Mise au point sur la recherche de mutations de fusion permettant d’accéder aux thérapies ciblées

La recherche de transcrits de fusion à visée théranostique prend une place de plus en plus importante en médecine de précision du fait de l’accès à des thérapies ciblées avec AMM ou disponibles en accès précoces ou dans les essais. Ces fusions sont le plus souvent retrouvées avec une faible fréquence dans un même type tumoral (1 à 5 %) et sont également « agnostiques », c’est-à-dire retrouvées dans différents types tumoraux. A contrario, un même type tumoral peut présenter différents types de fusions, par exemple le carcinome bronchique non à petites cellules (CBNPC) avec les fusions de ALK, ROS1, RET, NRG1, NTRK1, NTRK2, NTRK3.

Différentes techniques de mise en évidence de ces fusions sont disponibles et détaillées ci-dessus. Les techniques comme l’immunohistochimie (IHC), l’hybridation in situ fluorescente (FISH) et la RT-PCR sont limitées à l’étude d’une cible, à l’opposé des techniques de NGS ADN ou ARN qui sont plus exhaustives et permettent de rechercher l’ensemble des fusions d’intérêt au sein d’une même tumeur ainsi que d’autres anomalies (mutations +/- variations du nombre de copies).

L’IHC est une technique de screening rapide et peu couteuse mais sa spécificité dépend de l’anticorps et du gène étudié. Par exemple, une surexpression peut être la conséquence d’une fusion mais aussi d’une amplification ou d’une mutation du gène. Ainsi, la détection d’une surexpression de la protéine ne sera pas forcément spécifique d’une fusion (à l’exception de l’IHC ALK 3+ dans le CBNPC pour lequel les études ont montré une excellente corrélation avec la présence d’une fusion). A l’inverse, la sensibilité de l’IHC peut être mise en défaut (faux-négatifs) soit en raison du partenaire lui-même (niveau d’expression faible en raison d’un partenaire faiblement exprimé), soit en raison de l’anticorps lui-même ou de problèmes techniques (fixation, conservation de l’échantillon…). L’utilisation de l’IHC doit donc faire l’objet d’une mise au point préalable et d’un contrôle continue de qualité.

La FISH et la RT-PCR ont une bonne sensibilité et spécificité dans la limite des sondes utilisées pour la FISH et du multiplexage des amorces pour la RT-PCR. La FISH peut être intéressante pour confirmer une anomalie suspectée en IHC, par exemple. La RT-PCR quant à elle, est limitée à l’étude d’un panel de quelques transcrits de fusion connus. Ces 2 méthodes ne sont donc pas exhaustives et ne seront pas des techniques de choix de screening.

Finalement le NGS s’avère avoir la meilleure rentabilité pour rechercher sans « à priori » au sein d’une tumeur donnée, de multiples transcrits connus dans différents types tumoraux mais également d’identifier de nouvelles fusions non décrites. Ceci le place à la fois comme une technique exhaustive et comme une méthode de screening. Le NGS ARN a une meilleure sensibilité et spécificité que le NGS ADN car ce dernier peut être pris en défaut pour certains gènes dont les régions introniques sont de grande taille comme par exemple NTRK2 et NTRK3 tandis que le NGS ARN ne sera pas gêné et détectera facilement les transcrits de fusion qui par définition ne comportent que les régions exoniques. D’autre part, le NGS ADN peut mettre en évidence des réarrangements ne correspondant pas à des fusions oncogéniques qui seront difficiles à interpréter, tandis que le NGS ARN grâce à l’analyse de l’expression permettra de s’assurer de l’impact du réarrangement et que le transcrit de fusion est bien exprimé par les cellules tumorales.

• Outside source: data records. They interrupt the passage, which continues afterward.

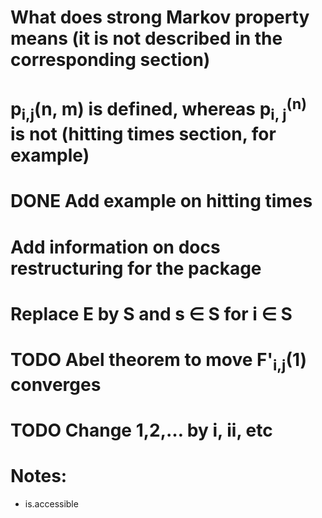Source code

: * What does strong Markov property means (it is not described in the corresponding section)
* p_{i,j}(n, m) is defined, whereas p_{i, j}^{(n)} is not (hitting times section, for example)
* DONE Add example on hitting times
* Add information on docs restructuring for the package
* Replace E by S and s \in S for i \in S
* TODO Abel theorem to move F'_{i,j}(1) converges
* TODO Change 1,2,... by i, ii, etc



* Notes:
- is.accessible
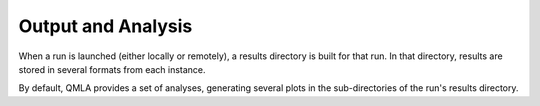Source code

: .. _section_analysis:
Output and Analysis
-------------------

When a run is launched (either locally or remotely), a results directory 
is built for that run. 
In that directory, results are stored in several formats from each instance. 

By default, QMLA provides a set of analyses, generating several plots
in the sub-directories of the run's results directory. 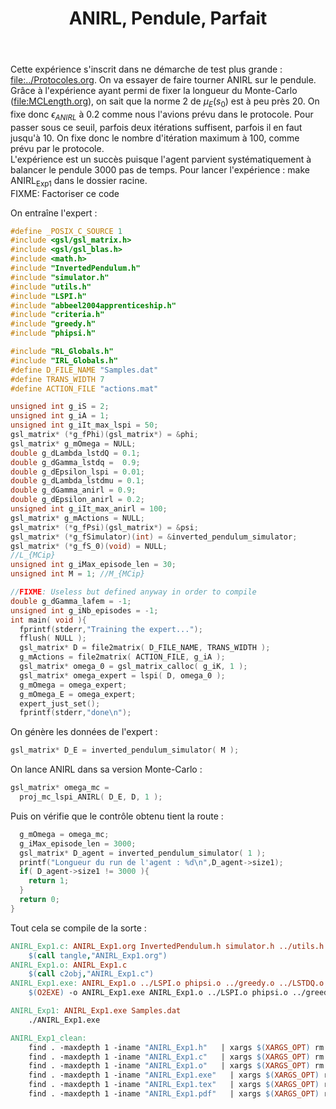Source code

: #+TITLE:ANIRL, Pendule, Parfait

Cette expérience s'inscrit dans ne démarche de test plus grande : [[file:../Protocoles.org]]. On va essayer de faire tourner ANIRL sur le pendule.\\

Grâce à l'expérience ayant permi de fixer la longueur du Monte-Carlo ([[file:MCLength.org]]), on sait que la norme 2 de $\mu_E(s_0)$ est à peu près 20. On fixe donc $\epsilon_{ANIRL}$ à $0.2$ comme nous l'avions prévu dans le protocole. Pour passer sous ce seuil, parfois deux itérations suffisent, parfois il en faut jusqu'à 10. On fixe donc le nombre d'itération maximum à 100, comme prévu par le protocole.\\

L'expérience est un succès puisque l'agent parvient systématiquement à balancer le pendule 3000 pas de temps. Pour lancer l'expérience : make ANIRL_Exp1 dans le dossier racine.\\

FIXME: Factoriser ce code

On entraîne l'expert :
#+begin_src c :tangle ANIRL_Exp1.c :main no
#define _POSIX_C_SOURCE 1
#include <gsl/gsl_matrix.h>
#include <gsl/gsl_blas.h>
#include <math.h>
#include "InvertedPendulum.h"
#include "simulator.h"
#include "utils.h"
#include "LSPI.h"
#include "abbeel2004apprenticeship.h"
#include "criteria.h"
#include "greedy.h"
#include "phipsi.h"

#include "RL_Globals.h"
#include "IRL_Globals.h"
#define D_FILE_NAME "Samples.dat"
#define TRANS_WIDTH 7
#define ACTION_FILE "actions.mat"

unsigned int g_iS = 2;
unsigned int g_iA = 1;
unsigned int g_iIt_max_lspi = 50;
gsl_matrix* (*g_fPhi)(gsl_matrix*) = &phi;
gsl_matrix* g_mOmega = NULL;
double g_dLambda_lstdQ = 0.1;
double g_dGamma_lstdq =  0.9;
double g_dEpsilon_lspi = 0.01;
double g_dLambda_lstdmu = 0.1;
double g_dGamma_anirl = 0.9;
double g_dEpsilon_anirl = 0.2;
unsigned int g_iIt_max_anirl = 100;
gsl_matrix* g_mActions = NULL; 
gsl_matrix* (*g_fPsi)(gsl_matrix*) = &psi;
gsl_matrix* (*g_fSimulator)(int) = &inverted_pendulum_simulator;
gsl_matrix* (*g_fS_0)(void) = NULL;
//L_{MCip}
unsigned int g_iMax_episode_len = 30;
unsigned int M = 1; //M_{MCip}

//FIXME: Useless but defined anyway in order to compile
double g_dGamma_lafem = -1;
unsigned int g_iNb_episodes = -1;
int main( void ){
  fprintf(stderr,"Training the expert...");
  fflush( NULL );
  gsl_matrix* D = file2matrix( D_FILE_NAME, TRANS_WIDTH );
  g_mActions = file2matrix( ACTION_FILE, g_iA );
  gsl_matrix* omega_0 = gsl_matrix_calloc( g_iK, 1 );
  gsl_matrix* omega_expert = lspi( D, omega_0 );
  g_mOmega = omega_expert;
  g_mOmega_E = omega_expert;
  expert_just_set();
  fprintf(stderr,"done\n");
#+end_src

On génère les données de l'expert :
#+begin_src c :tangle ANIRL_Exp1.c :main no
    gsl_matrix* D_E = inverted_pendulum_simulator( M );
#+end_src

On lance ANIRL dans sa version Monte-Carlo :
#+begin_src c :tangle ANIRL_Exp1.c :main no
    gsl_matrix* omega_mc =
      proj_mc_lspi_ANIRL( D_E, D, 1 );
#+end_src

Puis on vérifie que le contrôle obtenu tient la route :
#+begin_src c :tangle ANIRL_Exp1.c :main no
  g_mOmega = omega_mc;
  g_iMax_episode_len = 3000;
  gsl_matrix* D_agent = inverted_pendulum_simulator( 1 );
  printf("Longueur du run de l'agent : %d\n",D_agent->size1);
  if( D_agent->size1 != 3000 ){
    return 1;
  }
  return 0;
}
#+end_src

Tout cela se compile de la sorte :
#+srcname: ANIRL_Exp1_make
#+begin_src makefile
ANIRL_Exp1.c: ANIRL_Exp1.org InvertedPendulum.h simulator.h ../utils.h ../LSPI.h ../abbeel2004apprenticeship.h ../criteria.h ../greedy.h phipsi.h ../RL_Globals.h ../IRL_Globals.h
	$(call tangle,"ANIRL_Exp1.org")
ANIRL_Exp1.o: ANIRL_Exp1.c
	$(call c2obj,"ANIRL_Exp1.c")
ANIRL_Exp1.exe: ANIRL_Exp1.o ../LSPI.o phipsi.o ../greedy.o ../LSTDQ.o ../abbeel2004apprenticeship.o simulator.o ../utils.o ../criteria.o InvertedPendulum.o
	$(O2EXE) -o ANIRL_Exp1.exe ANIRL_Exp1.o ../LSPI.o phipsi.o ../greedy.o ../LSTDQ.o ../abbeel2004apprenticeship.o ../utils.o simulator.o ../criteria.o InvertedPendulum.o

ANIRL_Exp1: ANIRL_Exp1.exe Samples.dat
	./ANIRL_Exp1.exe
#+end_src

  #+srcname: ANIRL_Exp1_clean_make
  #+begin_src makefile
ANIRL_Exp1_clean:
	find . -maxdepth 1 -iname "ANIRL_Exp1.h"   | xargs $(XARGS_OPT) rm
	find . -maxdepth 1 -iname "ANIRL_Exp1.c"   | xargs $(XARGS_OPT) rm 
	find . -maxdepth 1 -iname "ANIRL_Exp1.o"   | xargs $(XARGS_OPT) rm
	find . -maxdepth 1 -iname "ANIRL_Exp1.exe"   | xargs $(XARGS_OPT) rm
	find . -maxdepth 1 -iname "ANIRL_Exp1.tex"   | xargs $(XARGS_OPT) rm
	find . -maxdepth 1 -iname "ANIRL_Exp1.pdf"   | xargs $(XARGS_OPT) rm
  #+end_src

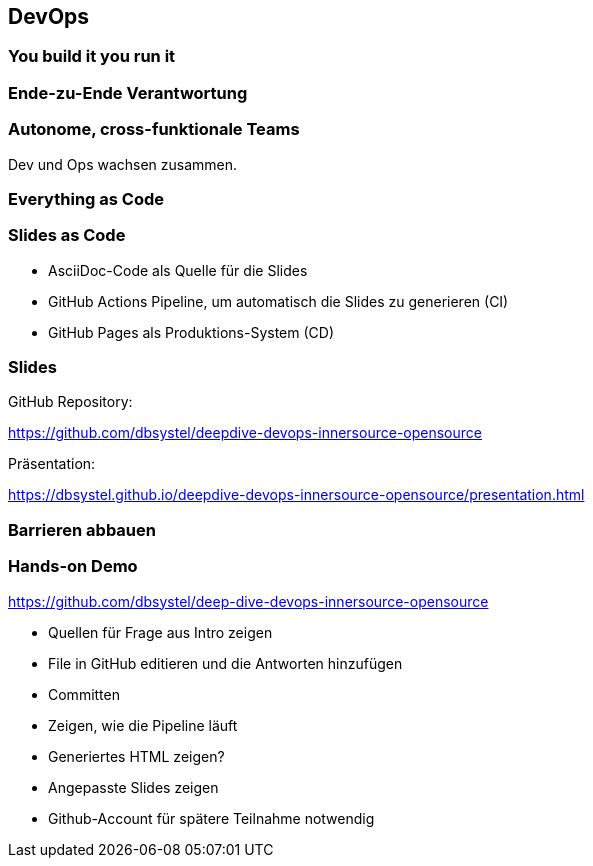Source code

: == DevOps

=== You build it you run it
[.pattern-jigsaw]
--

--

=== Ende-zu-Ende Verantwortung

=== Autonome, cross-funktionale Teams

[%step]
Dev und Ops wachsen zusammen.

=== Everything as Code
[.pattern-jigsaw]
--

--

=== Slides as Code

[%step]
* AsciiDoc-Code als Quelle für die Slides
* GitHub Actions Pipeline, um automatisch die Slides zu generieren (CI)
* GitHub Pages als Produktions-System (CD)

=== Slides

GitHub Repository:

https://github.com/dbsystel/deepdive-devops-innersource-opensource

Präsentation:

https://dbsystel.github.io/deepdive-devops-innersource-opensource/presentation.html

=== Barrieren abbauen
[.pattern-jigsaw]
--

--

=== Hands-on Demo

https://github.com/dbsystel/deep-dive-devops-innersource-opensource

[.notes]
--
* Quellen für Frage aus Intro zeigen
* File in GitHub editieren und die Antworten hinzufügen
* Committen
* Zeigen, wie die Pipeline läuft
* Generiertes HTML zeigen?
* Angepasste Slides zeigen
* Github-Account für spätere Teilnahme notwendig
--

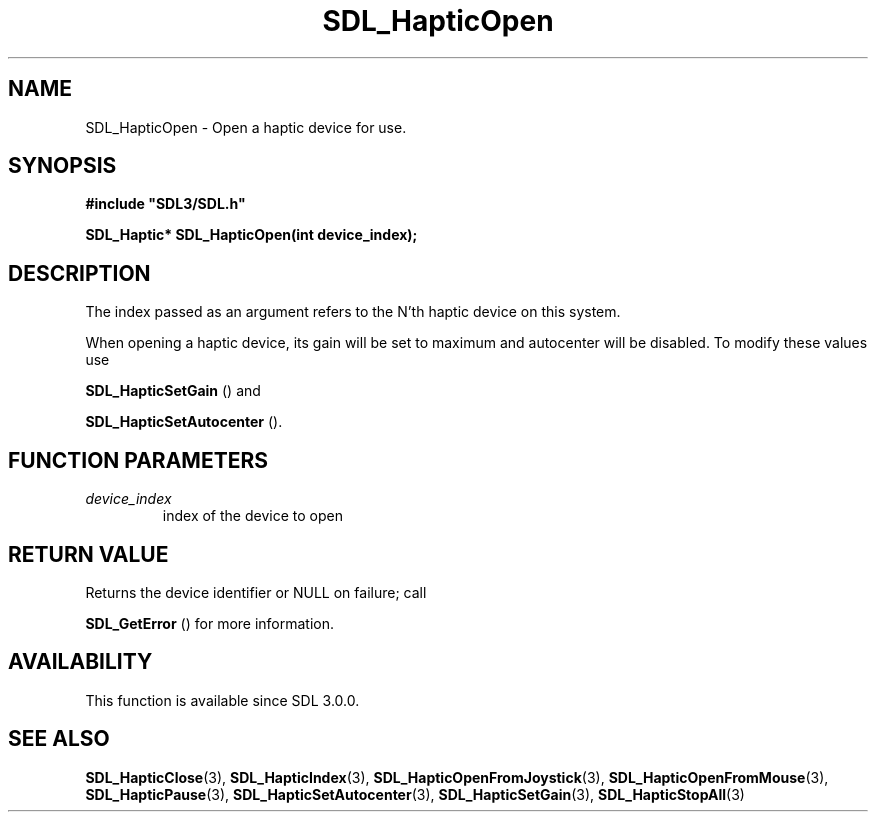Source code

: .\" This manpage content is licensed under Creative Commons
.\"  Attribution 4.0 International (CC BY 4.0)
.\"   https://creativecommons.org/licenses/by/4.0/
.\" This manpage was generated from SDL's wiki page for SDL_HapticOpen:
.\"   https://wiki.libsdl.org/SDL_HapticOpen
.\" Generated with SDL/build-scripts/wikiheaders.pl
.\"  revision SDL-prerelease-3.0.0-2578-g2a9480c81
.\" Please report issues in this manpage's content at:
.\"   https://github.com/libsdl-org/sdlwiki/issues/new
.\" Please report issues in the generation of this manpage from the wiki at:
.\"   https://github.com/libsdl-org/SDL/issues/new?title=Misgenerated%20manpage%20for%20SDL_HapticOpen
.\" SDL can be found at https://libsdl.org/
.de URL
\$2 \(laURL: \$1 \(ra\$3
..
.if \n[.g] .mso www.tmac
.TH SDL_HapticOpen 3 "SDL 3.0.0" "SDL" "SDL3 FUNCTIONS"
.SH NAME
SDL_HapticOpen \- Open a haptic device for use\[char46]
.SH SYNOPSIS
.nf
.B #include \(dqSDL3/SDL.h\(dq
.PP
.BI "SDL_Haptic* SDL_HapticOpen(int device_index);
.fi
.SH DESCRIPTION
The index passed as an argument refers to the N'th haptic device on this
system\[char46]

When opening a haptic device, its gain will be set to maximum and
autocenter will be disabled\[char46] To modify these values use

.BR SDL_HapticSetGain
() and

.BR SDL_HapticSetAutocenter
()\[char46]

.SH FUNCTION PARAMETERS
.TP
.I device_index
index of the device to open
.SH RETURN VALUE
Returns the device identifier or NULL on failure; call

.BR SDL_GetError
() for more information\[char46]

.SH AVAILABILITY
This function is available since SDL 3\[char46]0\[char46]0\[char46]

.SH SEE ALSO
.BR SDL_HapticClose (3),
.BR SDL_HapticIndex (3),
.BR SDL_HapticOpenFromJoystick (3),
.BR SDL_HapticOpenFromMouse (3),
.BR SDL_HapticPause (3),
.BR SDL_HapticSetAutocenter (3),
.BR SDL_HapticSetGain (3),
.BR SDL_HapticStopAll (3)
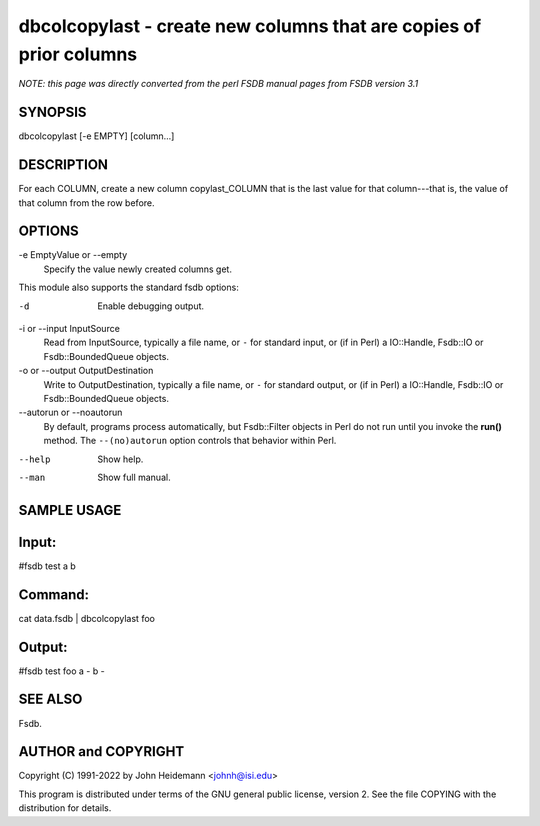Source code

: dbcolcopylast - create new columns that are copies of prior columns
======================================================================

*NOTE: this page was directly converted from the perl FSDB manual pages from FSDB version 3.1*

SYNOPSIS
--------

dbcolcopylast [-e EMPTY] [column...]

DESCRIPTION
-----------

For each COLUMN, create a new column copylast_COLUMN that is the last
value for that column---that is, the value of that column from the row
before.

OPTIONS
-------

-e EmptyValue or --empty
   Specify the value newly created columns get.

This module also supports the standard fsdb options:

-d
   Enable debugging output.

-i or --input InputSource
   Read from InputSource, typically a file name, or ``-`` for standard
   input, or (if in Perl) a IO::Handle, Fsdb::IO or Fsdb::BoundedQueue
   objects.

-o or --output OutputDestination
   Write to OutputDestination, typically a file name, or ``-`` for
   standard output, or (if in Perl) a IO::Handle, Fsdb::IO or
   Fsdb::BoundedQueue objects.

--autorun or --noautorun
   By default, programs process automatically, but Fsdb::Filter objects
   in Perl do not run until you invoke the **run()** method. The
   ``--(no)autorun`` option controls that behavior within Perl.

--help
   Show help.

--man
   Show full manual.

SAMPLE USAGE
------------

Input:
------

#fsdb test a b

Command:
--------

cat data.fsdb \| dbcolcopylast foo

Output:
-------

#fsdb test foo a - b -

SEE ALSO
--------

Fsdb.

AUTHOR and COPYRIGHT
--------------------

Copyright (C) 1991-2022 by John Heidemann <johnh@isi.edu>

This program is distributed under terms of the GNU general public
license, version 2. See the file COPYING with the distribution for
details.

On pourrait opposer au NGS son coût plus élevé et ses délais de réalisation plus longs que les précédentes techniques, cependant au final, il est plus informatif et plus rentable de faire un NGS que de réaliser de plusieurs techniques successives qui resteront toujours non exhaustives. Le NGS permet ainsi d’établir une véritable carte d’identité tumorale indispensable à une prise en charge de médecine de précision et à l’accès à de nouvelles molécules ciblées.